For Existing Holders: Consider exiting positions on any price rallies towards ₹15-16 levels. The company's proprietary investment score of 26 out of 100 places it firmly in "Strong Sell" territory, reflecting fundamental weaknesses across quality, profitability, and financial health parameters. The latest ROE of just 2.47% and PAT margin of 0.93% indicate value destruction rather than creation. Whilst the company generated positive operating cash flow in FY25, the sustainability of this improvement remains questionable given the volatile nature of the fertiliser business. The stock's 29.80% decline over the past year and bearish technical indicators suggest limited near-term upside potential.
Fair Value Estimate: ₹11.00-12.00 (9-12% downside from current levels of ₹13.57)

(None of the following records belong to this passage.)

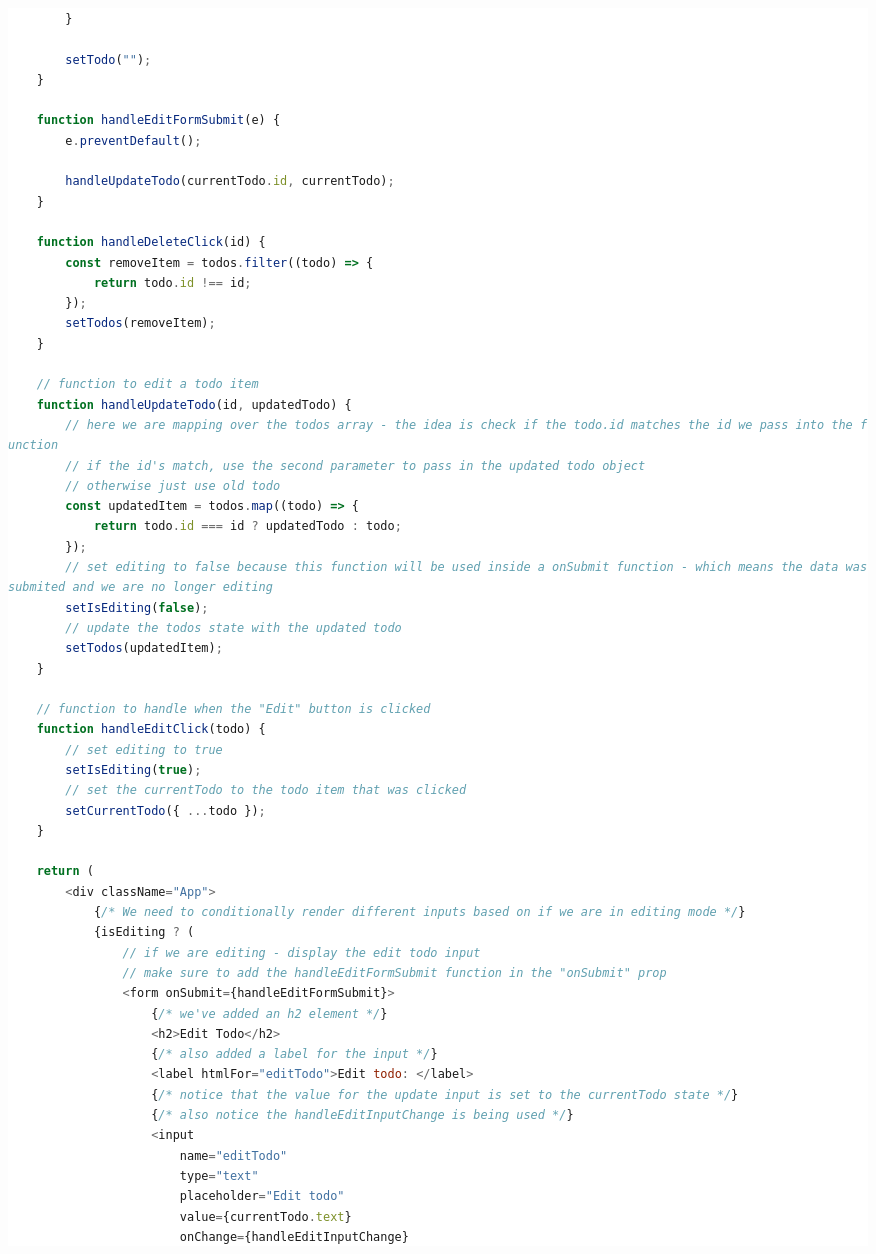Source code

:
 ```js
		}

		setTodo("");
	}

	function handleEditFormSubmit(e) {
		e.preventDefault();

		handleUpdateTodo(currentTodo.id, currentTodo);
	}

	function handleDeleteClick(id) {
		const removeItem = todos.filter((todo) => {
			return todo.id !== id;
		});
		setTodos(removeItem);
	}

	// function to edit a todo item
	function handleUpdateTodo(id, updatedTodo) {
		// here we are mapping over the todos array - the idea is check if the todo.id matches the id we pass into the function
		// if the id's match, use the second parameter to pass in the updated todo object
		// otherwise just use old todo
		const updatedItem = todos.map((todo) => {
			return todo.id === id ? updatedTodo : todo;
		});
		// set editing to false because this function will be used inside a onSubmit function - which means the data was submited and we are no longer editing
		setIsEditing(false);
		// update the todos state with the updated todo
		setTodos(updatedItem);
	}

	// function to handle when the "Edit" button is clicked
	function handleEditClick(todo) {
		// set editing to true
		setIsEditing(true);
		// set the currentTodo to the todo item that was clicked
		setCurrentTodo({ ...todo });
	}

	return (
		<div className="App">
			{/* We need to conditionally render different inputs based on if we are in editing mode */}
			{isEditing ? (
				// if we are editing - display the edit todo input
				// make sure to add the handleEditFormSubmit function in the "onSubmit" prop
				<form onSubmit={handleEditFormSubmit}>
					{/* we've added an h2 element */}
					<h2>Edit Todo</h2>
					{/* also added a label for the input */}
					<label htmlFor="editTodo">Edit todo: </label>
					{/* notice that the value for the update input is set to the currentTodo state */}
					{/* also notice the handleEditInputChange is being used */}
					<input
						name="editTodo"
						type="text"
						placeholder="Edit todo"
						value={currentTodo.text}
						onChange={handleEditInputChange}
```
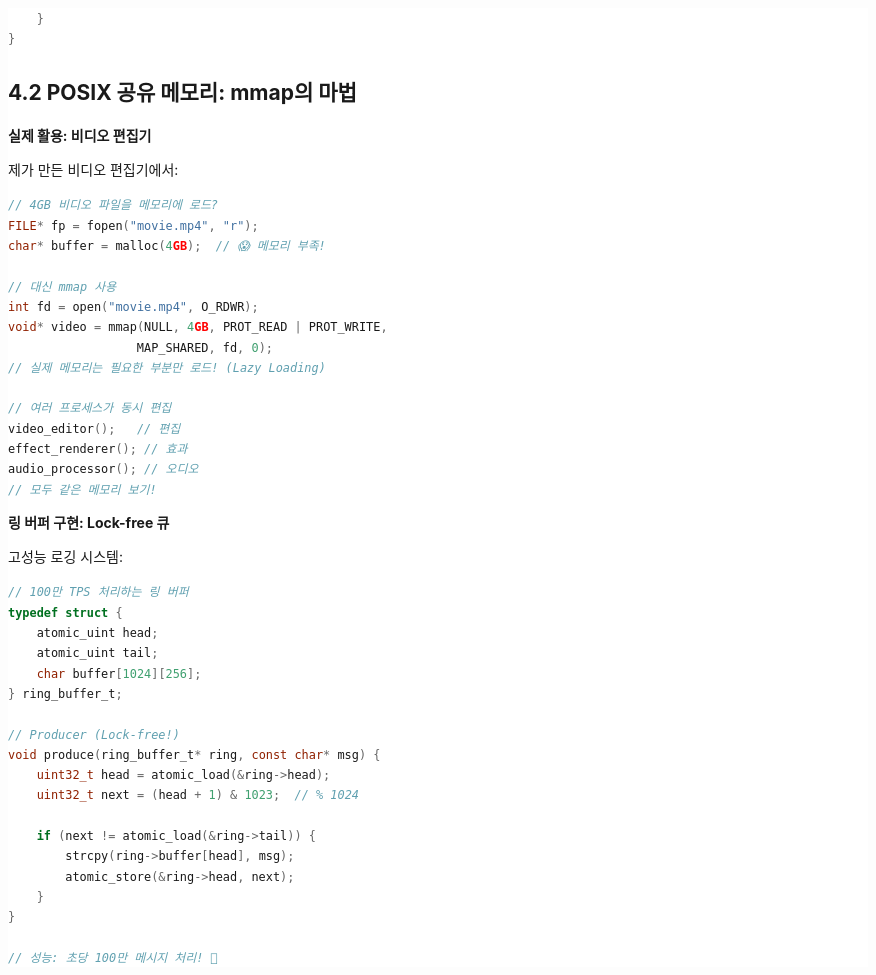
 ```c
    }
}
```

## 4.2 POSIX 공유 메모리: mmap의 마법

**실제 활용: 비디오 편집기**

제가 만든 비디오 편집기에서:

```c
// 4GB 비디오 파일을 메모리에 로드?
FILE* fp = fopen("movie.mp4", "r");
char* buffer = malloc(4GB);  // 😱 메모리 부족!

// 대신 mmap 사용
int fd = open("movie.mp4", O_RDWR);
void* video = mmap(NULL, 4GB, PROT_READ | PROT_WRITE,
                  MAP_SHARED, fd, 0);
// 실제 메모리는 필요한 부분만 로드! (Lazy Loading)

// 여러 프로세스가 동시 편집
video_editor();   // 편집
effect_renderer(); // 효과
audio_processor(); // 오디오
// 모두 같은 메모리 보기!
```

**링 버퍼 구현: Lock-free 큐**

고성능 로깅 시스템:

```c
// 100만 TPS 처리하는 링 버퍼
typedef struct {
    atomic_uint head;
    atomic_uint tail;
    char buffer[1024][256];
} ring_buffer_t;

// Producer (Lock-free!)
void produce(ring_buffer_t* ring, const char* msg) {
    uint32_t head = atomic_load(&ring->head);
    uint32_t next = (head + 1) & 1023;  // % 1024

    if (next != atomic_load(&ring->tail)) {
        strcpy(ring->buffer[head], msg);
        atomic_store(&ring->head, next);
    }
}

// 성능: 초당 100만 메시지 처리! 🚀
```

Note- ROCE= (EBIT - Other income)/(Capital Employed - Cash - Current Investments)
⚠️ Investment Disclaimer
This article is for educational and informational purposes only and should not be construed as financial advice. Investors should conduct their own due diligence, consider their risk tolerance and investment objectives, and consult with a qualified financial advisor before making any investment decisions.